Pull every line containing "Philip" from the listing.

Source records:
[Start of section]
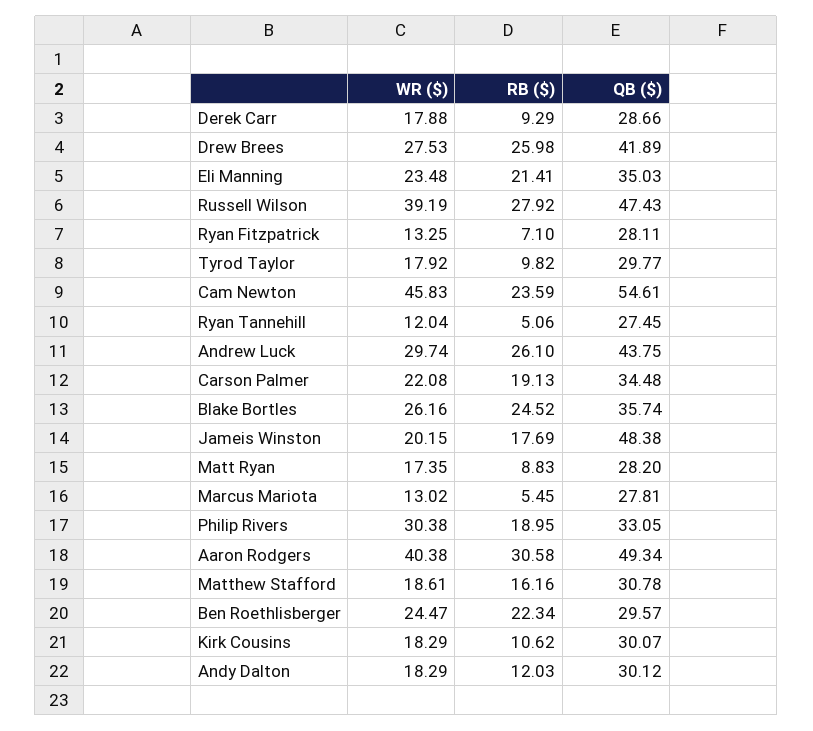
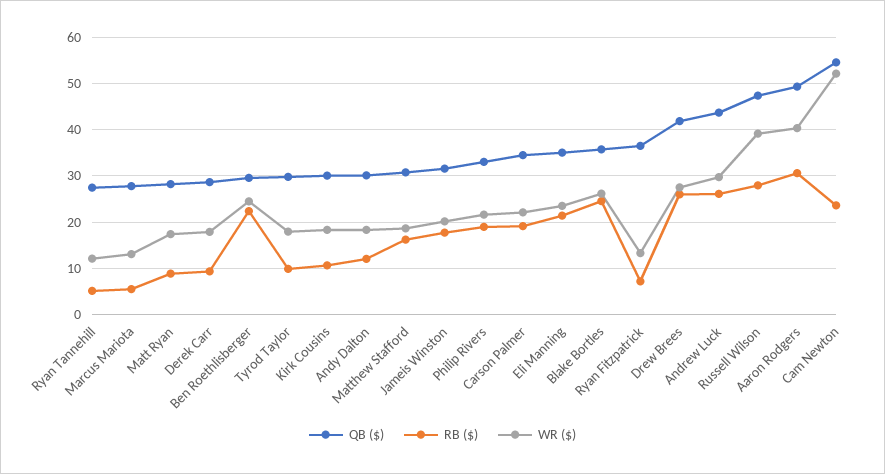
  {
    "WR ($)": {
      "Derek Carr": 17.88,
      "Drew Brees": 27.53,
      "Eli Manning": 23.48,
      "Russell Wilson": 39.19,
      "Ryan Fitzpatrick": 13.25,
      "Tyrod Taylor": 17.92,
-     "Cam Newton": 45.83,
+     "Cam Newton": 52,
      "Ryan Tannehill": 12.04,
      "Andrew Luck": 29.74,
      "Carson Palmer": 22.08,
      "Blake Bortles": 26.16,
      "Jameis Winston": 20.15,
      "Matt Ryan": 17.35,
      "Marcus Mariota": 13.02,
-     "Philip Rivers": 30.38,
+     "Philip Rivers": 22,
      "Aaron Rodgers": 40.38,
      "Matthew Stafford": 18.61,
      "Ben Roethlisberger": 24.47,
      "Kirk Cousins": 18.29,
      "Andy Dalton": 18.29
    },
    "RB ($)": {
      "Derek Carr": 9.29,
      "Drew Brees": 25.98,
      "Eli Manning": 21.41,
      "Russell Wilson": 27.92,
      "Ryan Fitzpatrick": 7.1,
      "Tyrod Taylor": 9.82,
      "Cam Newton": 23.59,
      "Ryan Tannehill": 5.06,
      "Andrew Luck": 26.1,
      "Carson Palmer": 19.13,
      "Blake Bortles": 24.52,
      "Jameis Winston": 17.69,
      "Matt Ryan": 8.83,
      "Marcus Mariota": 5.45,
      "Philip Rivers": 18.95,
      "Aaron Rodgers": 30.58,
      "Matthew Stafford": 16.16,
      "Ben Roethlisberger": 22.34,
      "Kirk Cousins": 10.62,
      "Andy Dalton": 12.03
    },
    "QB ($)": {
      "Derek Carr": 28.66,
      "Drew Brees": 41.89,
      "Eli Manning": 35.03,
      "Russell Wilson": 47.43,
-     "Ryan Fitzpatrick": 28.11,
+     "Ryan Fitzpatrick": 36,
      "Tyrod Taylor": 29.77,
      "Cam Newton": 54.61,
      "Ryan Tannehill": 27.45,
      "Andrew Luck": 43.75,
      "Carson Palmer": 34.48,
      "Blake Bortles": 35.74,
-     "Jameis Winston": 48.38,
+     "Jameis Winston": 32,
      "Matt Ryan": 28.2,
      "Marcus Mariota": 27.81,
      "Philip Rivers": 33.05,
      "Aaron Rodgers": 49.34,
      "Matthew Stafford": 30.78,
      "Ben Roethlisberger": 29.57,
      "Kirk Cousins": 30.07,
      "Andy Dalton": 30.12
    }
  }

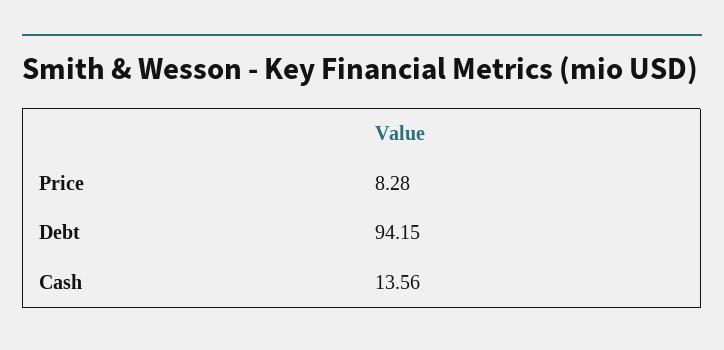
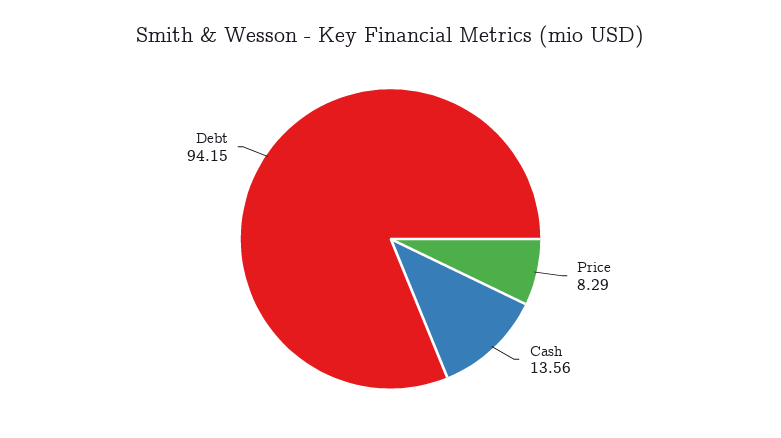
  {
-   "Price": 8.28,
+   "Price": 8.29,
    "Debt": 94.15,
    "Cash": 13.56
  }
[End of section]
[Start of section]
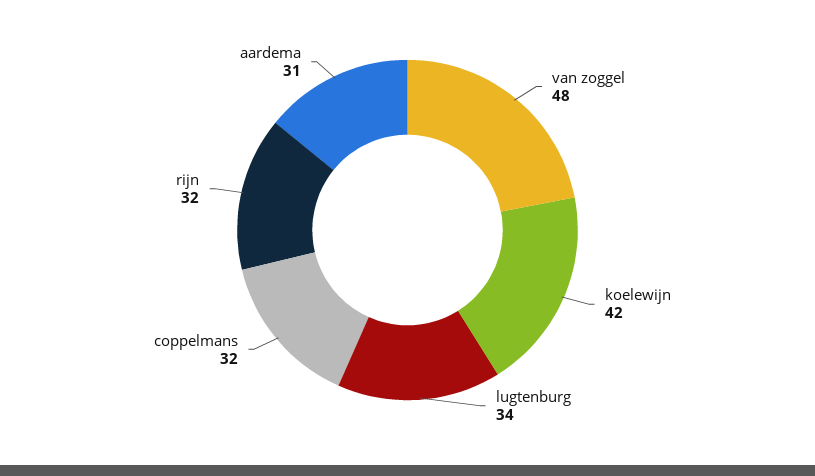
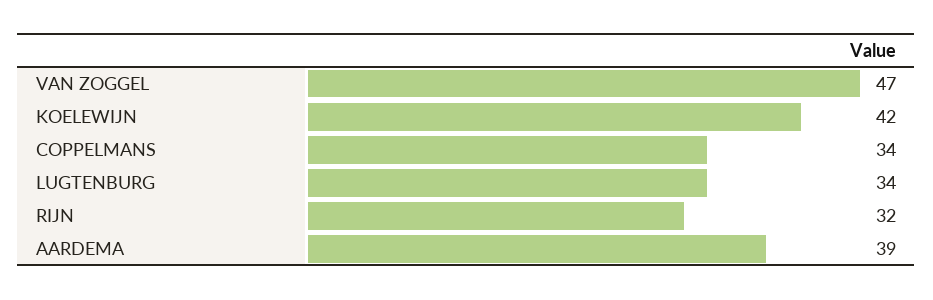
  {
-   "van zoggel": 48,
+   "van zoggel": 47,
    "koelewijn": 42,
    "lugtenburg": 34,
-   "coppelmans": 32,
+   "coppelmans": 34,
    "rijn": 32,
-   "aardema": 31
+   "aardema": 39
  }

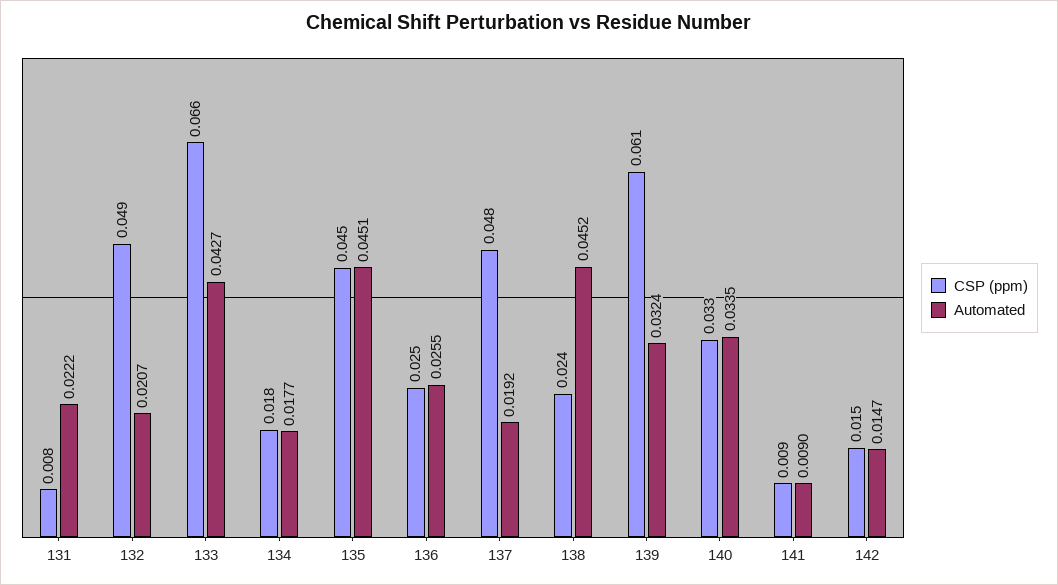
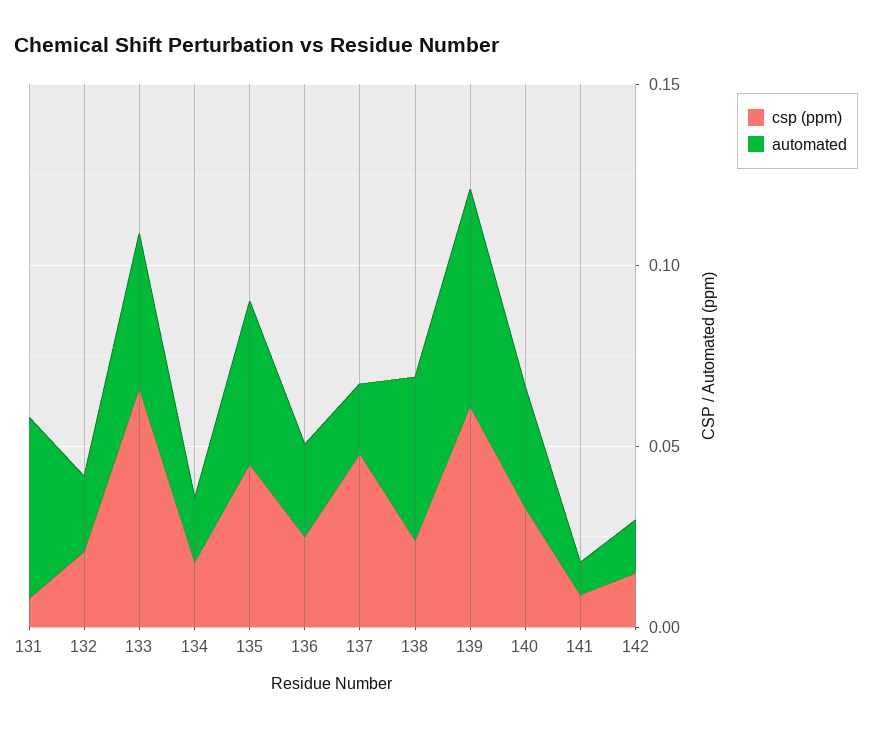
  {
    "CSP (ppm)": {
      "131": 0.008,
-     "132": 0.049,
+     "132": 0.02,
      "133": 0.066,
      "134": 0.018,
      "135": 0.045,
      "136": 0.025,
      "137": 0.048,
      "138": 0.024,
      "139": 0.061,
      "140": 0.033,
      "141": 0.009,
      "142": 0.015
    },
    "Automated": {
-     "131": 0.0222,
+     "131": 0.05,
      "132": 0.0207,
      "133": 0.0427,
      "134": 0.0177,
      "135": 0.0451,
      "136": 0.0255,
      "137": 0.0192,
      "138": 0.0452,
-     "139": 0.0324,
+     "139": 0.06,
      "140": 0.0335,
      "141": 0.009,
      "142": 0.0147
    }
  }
[End of section]
Answer to the exercise:
-     "Philip Rivers": 30.38,
+     "Philip Rivers": 22,
      "Philip Rivers": 18.95,
      "Philip Rivers": 33.05,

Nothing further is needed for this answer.